WORK INSTRUCTION: Please rewrite everything in the material from its start down to the line containing "we don’t do", substituting "platform" for "CRM" and leaving all else unchanged. Leave the pictures out of your answer.

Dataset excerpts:
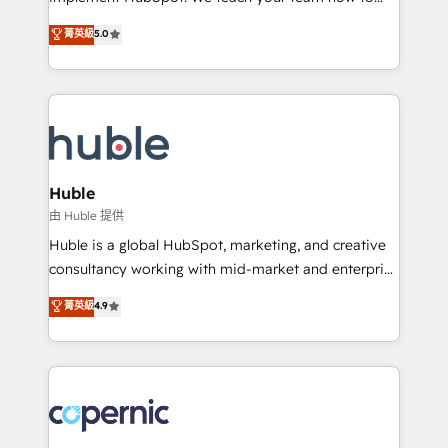
PandaDoc 🌐 Avalara or Quaderno HubSnacks holds
master it. As the creators of the Endless Customers
菁英級
5.0
the rare Advanced "Custom Integrations"
System™ (the next evolution of They Ask, You
Accreditation, securely sync data across... 🔄 any
Answer), we’re the only HubSpot partner built
apps, in any direction. Stuck on your old CRM..?
entirely around coaching and training. That means
Migrate | seamlessly off your old CRM onto a clean
we don’t do the work for you; we help you build the
new HubSpot portal with Advanced Website and
skills, processes, and internal team you need to
CRM Migrations using our in-house "HubScrub" Tool.
attract the right buyers, close deals faster, and grow
without outside dependencies. You’ll learn how to: •
Huble
Set up, audit, and organize your HubSpot portal •
由 Huble 提供
Get your sales team fully using HubSpot • Track
Huble is a global HubSpot, marketing, and creative
pipeline and revenue across the entire buyer journey
consultancy working with mid-market and enterprise
• Build an in-house marketing team that drives
businesses. We go beyond implementation, shaping
菁英級
4.9
growth • Create content and videos that attract
the strategy, processes, and teams that turn
buyers • Use AI to scale smarter Our coaching-led
HubSpot into a genuine growth engine. Named
approach works best for companies that are done
HubSpot's Global Partner of the Year in 2024,
with outsourcing and ready to build something that
consistently ranked among their top 5 partners
lasts. So if you're ready to become the most trusted
worldwide, and with over 15 years in the ecosystem,
voice in your market, let’s talk.
Huble has built a track record that speaks for itself.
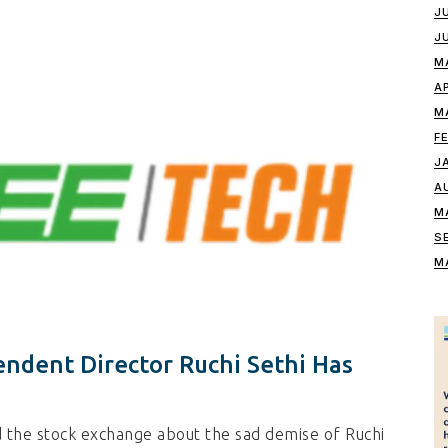
J
J
M
A
M
F
J
A
M
S
M
ndent Director Ruchi Sethi Has
 the stock exchange about the sad demise of Ruchi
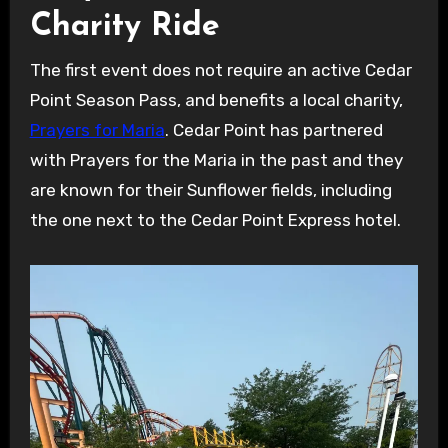
Charity Ride
The first event does not require an active Cedar
Point Season Pass, and benefits a local charity,
Prayers for Maria
. Cedar Point has partnered
with Prayers for the Maria in the past and they
are known for their Sunflower fields, including
the one next to the Cedar Point Express hotel.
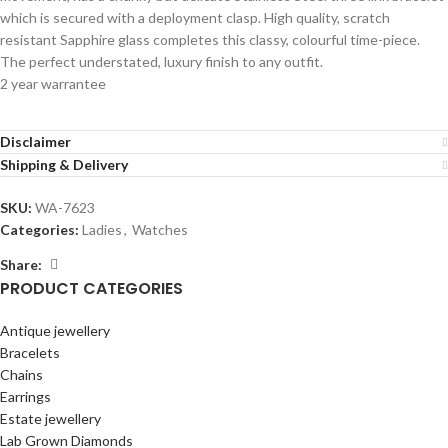
which is secured with a deployment clasp. High quality, scratch
resistant Sapphire glass completes this classy, colourful time-piece.
The perfect understated, luxury finish to any outfit.
2 year warrantee
Disclaimer
Shipping & Delivery
SKU:
WA-7623
Categories:
Ladies
,
Watches
Share:
PRODUCT CATEGORIES
Antique jewellery
Bracelets
Chains
Earrings
Estate jewellery
Lab Grown Diamonds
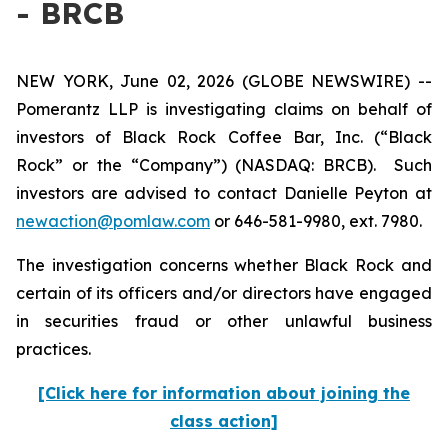
- BRCB
NEW YORK, June 02, 2026 (GLOBE NEWSWIRE) --
Pomerantz LLP is investigating claims on behalf of
investors of Black Rock Coffee Bar, Inc. (“Black
Rock” or the “Company”) (NASDAQ: BRCB). Such
investors are advised to contact Danielle Peyton at
newaction@pomlaw.com
or 646-581-9980, ext. 7980.
The investigation concerns whether Black Rock and
certain of its officers and/or directors have engaged
in securities fraud or other unlawful business
practices.
[Click here for information about joining the
class action]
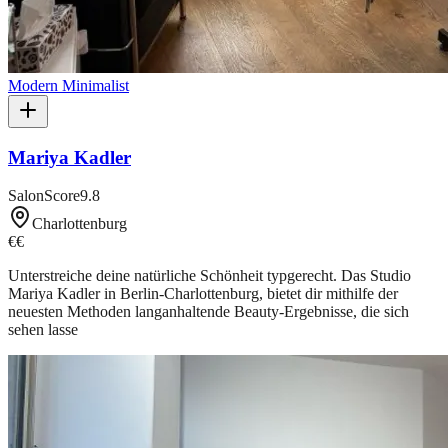
Modern Minimalist
Mariya Kadler
SalonScore
9.8
Charlottenburg
€€
Unterstreiche deine natürliche Schönheit typgerecht. Das Studio
Mariya Kadler in Berlin-Charlottenburg, bietet dir mithilfe der
neuesten Methoden langanhaltende Beauty-Ergebnisse, die sich
sehen lasse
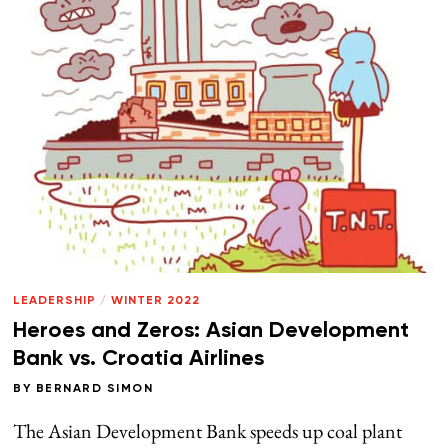
LEADERSHIP
/
WINTER 2022
Heroes and Zeros: Asian Development
Bank vs. Croatia Airlines
BY
BERNARD SIMON
The Asian Development Bank speeds up coal plant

TASK SOLUTION:
PandaDoc 🌐 Avalara or Quaderno HubSnacks holds
master it. As the creators of the Endless Customers
菁英級
5.0
the rare Advanced "Custom Integrations"
System™ (the next evolution of They Ask, You
Accreditation, securely sync data across... 🔄 any
Answer), we’re the only HubSpot partner built
apps, in any direction. Stuck on your old platform..?
entirely around coaching and training. That means
Migrate | seamlessly off your old platform onto a clean
we don’t do the work for you; we help you build the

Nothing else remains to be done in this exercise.